MESOPROTEROZOIC HYDROTHERMAL ALTERATION IN 1.9 GA OLD HIGH GRADE GNEISSES AT SPENT NUCLEAR FUEL REPOSITORY SITE, OLKILUOTO, SW FINLAND


AALTONEN, Ismo S., Research, Posiva Oy, Olkiluoto, FI-27160, Finland, FRONT, Kai A., VTT, P.O. Box 1000, Espoo, FI-02044 VTT, Finland and GEHÖR, Seppo A., Department of Geosciences, University of Oulu, Oulu, FI-90014, Finland, ismo.aaltonen@posiva.fi

The Olkiluoto Island was opted in 1999 for the final disposal site of the spent Finnish nuclear fuel. The total number of deep drill holes (100 - 1000 m long) is now 43 with a combined length of ca. 20 875 m. The rocks can be divided into supracrustal high-grade metamorphic rocks of polyphase deformation and igneous rocks including pegmatitic granites and sporadic diabase dykes.

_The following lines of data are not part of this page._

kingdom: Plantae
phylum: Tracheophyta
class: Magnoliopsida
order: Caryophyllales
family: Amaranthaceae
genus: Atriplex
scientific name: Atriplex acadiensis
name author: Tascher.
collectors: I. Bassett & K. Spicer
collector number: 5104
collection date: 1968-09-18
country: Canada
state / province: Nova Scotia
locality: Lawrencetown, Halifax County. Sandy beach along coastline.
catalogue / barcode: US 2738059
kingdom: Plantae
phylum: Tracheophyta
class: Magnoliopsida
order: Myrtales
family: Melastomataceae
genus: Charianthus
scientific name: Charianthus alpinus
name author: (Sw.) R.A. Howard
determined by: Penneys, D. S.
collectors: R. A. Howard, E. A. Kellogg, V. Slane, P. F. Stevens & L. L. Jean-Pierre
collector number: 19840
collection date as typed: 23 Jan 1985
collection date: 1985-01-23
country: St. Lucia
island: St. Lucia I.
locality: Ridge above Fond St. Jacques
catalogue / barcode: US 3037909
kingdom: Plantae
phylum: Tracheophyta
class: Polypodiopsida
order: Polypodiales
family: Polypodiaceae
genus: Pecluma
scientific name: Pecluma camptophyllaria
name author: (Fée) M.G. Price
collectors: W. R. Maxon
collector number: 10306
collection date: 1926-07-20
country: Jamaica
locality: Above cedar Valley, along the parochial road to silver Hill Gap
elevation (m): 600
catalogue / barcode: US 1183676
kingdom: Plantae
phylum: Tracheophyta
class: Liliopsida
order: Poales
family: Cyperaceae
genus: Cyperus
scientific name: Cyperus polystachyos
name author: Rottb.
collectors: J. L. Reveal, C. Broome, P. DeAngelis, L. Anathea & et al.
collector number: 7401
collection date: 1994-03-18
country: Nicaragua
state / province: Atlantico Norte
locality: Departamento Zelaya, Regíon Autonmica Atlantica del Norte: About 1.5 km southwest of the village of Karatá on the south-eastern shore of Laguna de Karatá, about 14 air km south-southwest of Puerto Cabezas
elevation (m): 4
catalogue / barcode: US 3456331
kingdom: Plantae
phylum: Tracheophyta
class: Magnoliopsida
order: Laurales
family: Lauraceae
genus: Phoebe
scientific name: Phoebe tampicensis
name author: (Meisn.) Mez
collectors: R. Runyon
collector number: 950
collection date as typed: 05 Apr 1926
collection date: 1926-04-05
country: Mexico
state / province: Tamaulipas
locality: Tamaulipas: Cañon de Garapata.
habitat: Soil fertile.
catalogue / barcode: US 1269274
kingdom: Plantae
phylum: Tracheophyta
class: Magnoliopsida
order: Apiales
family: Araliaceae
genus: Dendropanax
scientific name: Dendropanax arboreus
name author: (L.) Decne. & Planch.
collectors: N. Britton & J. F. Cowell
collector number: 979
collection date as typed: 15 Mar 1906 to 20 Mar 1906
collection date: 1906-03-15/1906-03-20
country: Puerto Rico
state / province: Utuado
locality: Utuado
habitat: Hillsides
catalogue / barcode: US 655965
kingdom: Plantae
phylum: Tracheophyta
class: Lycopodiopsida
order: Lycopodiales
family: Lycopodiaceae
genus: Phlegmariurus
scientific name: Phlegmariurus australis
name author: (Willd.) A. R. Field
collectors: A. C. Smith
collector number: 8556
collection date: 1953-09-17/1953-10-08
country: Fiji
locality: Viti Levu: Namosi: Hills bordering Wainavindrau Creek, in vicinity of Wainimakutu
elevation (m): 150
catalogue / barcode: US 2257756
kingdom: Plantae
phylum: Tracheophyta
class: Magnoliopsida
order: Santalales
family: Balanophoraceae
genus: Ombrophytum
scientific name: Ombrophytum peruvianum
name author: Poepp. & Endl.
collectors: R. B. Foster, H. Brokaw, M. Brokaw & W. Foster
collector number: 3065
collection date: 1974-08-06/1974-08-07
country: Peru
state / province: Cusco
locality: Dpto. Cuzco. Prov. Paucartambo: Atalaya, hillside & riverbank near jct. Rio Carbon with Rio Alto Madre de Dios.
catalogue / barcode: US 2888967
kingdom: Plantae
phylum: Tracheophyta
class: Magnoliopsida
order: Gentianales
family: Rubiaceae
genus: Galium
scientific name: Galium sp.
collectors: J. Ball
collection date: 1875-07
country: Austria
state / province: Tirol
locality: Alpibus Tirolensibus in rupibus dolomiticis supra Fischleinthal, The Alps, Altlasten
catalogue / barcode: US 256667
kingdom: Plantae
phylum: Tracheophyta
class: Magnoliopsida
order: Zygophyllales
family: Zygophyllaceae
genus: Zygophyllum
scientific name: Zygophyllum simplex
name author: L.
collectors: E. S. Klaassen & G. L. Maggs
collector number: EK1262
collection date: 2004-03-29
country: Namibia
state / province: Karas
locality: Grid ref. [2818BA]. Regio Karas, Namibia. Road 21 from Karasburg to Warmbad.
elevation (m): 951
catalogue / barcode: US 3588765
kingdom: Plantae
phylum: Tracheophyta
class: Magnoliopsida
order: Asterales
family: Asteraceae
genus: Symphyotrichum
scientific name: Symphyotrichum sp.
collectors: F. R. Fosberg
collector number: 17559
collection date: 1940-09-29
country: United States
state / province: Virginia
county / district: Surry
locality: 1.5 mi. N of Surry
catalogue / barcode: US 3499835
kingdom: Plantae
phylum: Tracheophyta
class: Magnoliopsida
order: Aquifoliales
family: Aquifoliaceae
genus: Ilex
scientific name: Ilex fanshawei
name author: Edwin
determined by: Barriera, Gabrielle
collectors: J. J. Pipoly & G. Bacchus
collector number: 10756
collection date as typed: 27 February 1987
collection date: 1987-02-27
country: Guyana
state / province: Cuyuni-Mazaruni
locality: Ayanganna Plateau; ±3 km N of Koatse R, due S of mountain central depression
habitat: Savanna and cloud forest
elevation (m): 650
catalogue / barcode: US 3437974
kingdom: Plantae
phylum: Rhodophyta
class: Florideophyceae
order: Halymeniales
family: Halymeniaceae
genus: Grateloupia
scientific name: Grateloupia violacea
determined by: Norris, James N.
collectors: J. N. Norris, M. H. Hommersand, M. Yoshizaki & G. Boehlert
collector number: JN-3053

In support of construction and design of the underground rock characterization facility and the future repository, the existing geological data of the study site is combined as a 3-D model. The geological and geophysical survey has generated an extensive data set, which is divided into spatial models that present lithology, ductile deformation, brittle deformation, hydrothermal alteration and various statistics of the underground rock mass.

Following the main stages of regional orogeny the Olkiluoto bedrock (~ 1.9 Ga old) was subjected to localized but extensive hydrothermal alteration events initiated by rapakivi granite magmatism 1.58 - 1.55 Ga ago. Estimated temperature interval is from slightly over 300ºC to less than 100ºC.

A direct association of alteration with rapakivi granites can be seen on the site as topaz- and fluorite-bearing late-magmatic greisen veins and networks although their volume is insignificant. The actual hydrothermal alteration consists of both pervasive and fracture-controlled processes. Several episodic long-term alteration events have been identified in the Olkiluoto bedrock. They include chloritization, silicification, epidotization and seritization in small volumes. The most significant alteration events are generated in low temperature. They include the separate clay mineral formations: illitization and kaolinization, as well as sulfidization and calcite formation.